For each record below, give an exact transcription.

Saved data entries:
╭──

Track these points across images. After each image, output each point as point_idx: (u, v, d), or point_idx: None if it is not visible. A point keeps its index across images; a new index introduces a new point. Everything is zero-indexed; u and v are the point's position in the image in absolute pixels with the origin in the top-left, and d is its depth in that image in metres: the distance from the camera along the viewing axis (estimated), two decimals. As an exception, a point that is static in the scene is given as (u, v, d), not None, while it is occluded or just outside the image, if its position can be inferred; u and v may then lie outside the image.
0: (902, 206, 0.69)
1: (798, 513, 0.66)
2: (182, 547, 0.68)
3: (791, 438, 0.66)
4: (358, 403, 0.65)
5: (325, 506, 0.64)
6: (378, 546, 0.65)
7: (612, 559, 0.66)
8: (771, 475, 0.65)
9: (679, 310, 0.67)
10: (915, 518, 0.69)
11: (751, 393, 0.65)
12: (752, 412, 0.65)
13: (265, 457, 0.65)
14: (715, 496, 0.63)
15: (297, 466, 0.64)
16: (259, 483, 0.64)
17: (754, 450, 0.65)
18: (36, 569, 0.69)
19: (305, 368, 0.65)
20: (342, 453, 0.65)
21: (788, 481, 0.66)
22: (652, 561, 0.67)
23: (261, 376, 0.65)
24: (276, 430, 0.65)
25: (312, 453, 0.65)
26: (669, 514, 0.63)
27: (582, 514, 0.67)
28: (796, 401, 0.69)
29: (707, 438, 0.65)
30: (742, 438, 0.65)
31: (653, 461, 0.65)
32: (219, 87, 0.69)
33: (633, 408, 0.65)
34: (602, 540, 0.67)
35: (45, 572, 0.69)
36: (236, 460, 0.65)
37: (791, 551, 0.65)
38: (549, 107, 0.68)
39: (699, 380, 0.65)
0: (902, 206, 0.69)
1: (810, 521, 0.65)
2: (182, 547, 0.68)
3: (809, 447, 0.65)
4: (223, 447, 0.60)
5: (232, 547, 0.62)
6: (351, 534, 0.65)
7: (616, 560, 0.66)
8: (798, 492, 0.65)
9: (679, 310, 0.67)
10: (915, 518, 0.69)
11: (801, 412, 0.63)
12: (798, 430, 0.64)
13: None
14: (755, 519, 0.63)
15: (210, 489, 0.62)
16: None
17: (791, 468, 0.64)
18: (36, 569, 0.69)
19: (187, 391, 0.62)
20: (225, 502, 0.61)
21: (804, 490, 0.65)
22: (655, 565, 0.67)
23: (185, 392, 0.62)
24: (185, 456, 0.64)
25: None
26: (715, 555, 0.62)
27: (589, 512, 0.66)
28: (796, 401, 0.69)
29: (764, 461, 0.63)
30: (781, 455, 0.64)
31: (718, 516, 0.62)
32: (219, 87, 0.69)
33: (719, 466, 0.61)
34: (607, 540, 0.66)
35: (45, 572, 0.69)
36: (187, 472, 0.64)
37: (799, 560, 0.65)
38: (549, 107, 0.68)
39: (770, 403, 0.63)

╰──

COMPLETED EXERCISE:
Track these points across images. After each image, output each point as point_idx: (u, v, d), or point_idx: None if it is not visible. A point keeps its index across images; a new index introduces a new point. Everything is zero-indexed; u and v are the point's position in the image in absolute pixels with the origin in the top-left, and d is its depth in that image in metres: the distance from the camera along the viewing axis (estimated), two decimals. As an exception, a point that is static in the scene is given as (u, v, d), not None, while it is occluded or just outside the image, if its position can be inferred; u and v may then lie outside the image.
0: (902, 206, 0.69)
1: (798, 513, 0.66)
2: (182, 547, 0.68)
3: (791, 438, 0.66)
4: (358, 403, 0.65)
5: (325, 506, 0.64)
6: (378, 546, 0.65)
7: (612, 559, 0.66)
8: (771, 475, 0.65)
9: (679, 310, 0.67)
10: (915, 518, 0.69)
11: (751, 393, 0.65)
12: (752, 412, 0.65)
13: (265, 457, 0.65)
14: (715, 496, 0.63)
15: (297, 466, 0.64)
16: (259, 483, 0.64)
17: (754, 450, 0.65)
18: (36, 569, 0.69)
19: (305, 368, 0.65)
20: (342, 453, 0.65)
21: (788, 481, 0.66)
22: (652, 561, 0.67)
23: (261, 376, 0.65)
24: (276, 430, 0.65)
25: (312, 453, 0.65)
26: (669, 514, 0.63)
27: (582, 514, 0.67)
28: (796, 401, 0.69)
29: (707, 438, 0.65)
30: (742, 438, 0.65)
31: (653, 461, 0.65)
32: (219, 87, 0.69)
33: (633, 408, 0.65)
34: (602, 540, 0.67)
35: (45, 572, 0.69)
36: (236, 460, 0.65)
37: (791, 551, 0.65)
38: (549, 107, 0.68)
39: (699, 380, 0.65)
0: (902, 206, 0.69)
1: (810, 521, 0.65)
2: (182, 547, 0.68)
3: (809, 447, 0.65)
4: (223, 447, 0.60)
5: (232, 547, 0.62)
6: (351, 534, 0.65)
7: (616, 560, 0.66)
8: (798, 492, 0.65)
9: (679, 310, 0.67)
10: (915, 518, 0.69)
11: (801, 412, 0.63)
12: (798, 430, 0.64)
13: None
14: (755, 519, 0.63)
15: (210, 489, 0.62)
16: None
17: (791, 468, 0.64)
18: (36, 569, 0.69)
19: (187, 391, 0.62)
20: (225, 502, 0.61)
21: (804, 490, 0.65)
22: (655, 565, 0.67)
23: (185, 392, 0.62)
24: (185, 456, 0.64)
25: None
26: (715, 555, 0.62)
27: (589, 512, 0.66)
28: (796, 401, 0.69)
29: (764, 461, 0.63)
30: (781, 455, 0.64)
31: (718, 516, 0.62)
32: (219, 87, 0.69)
33: (719, 466, 0.61)
34: (607, 540, 0.66)
35: (45, 572, 0.69)
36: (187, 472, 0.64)
37: (799, 560, 0.65)
38: (549, 107, 0.68)
39: (770, 403, 0.63)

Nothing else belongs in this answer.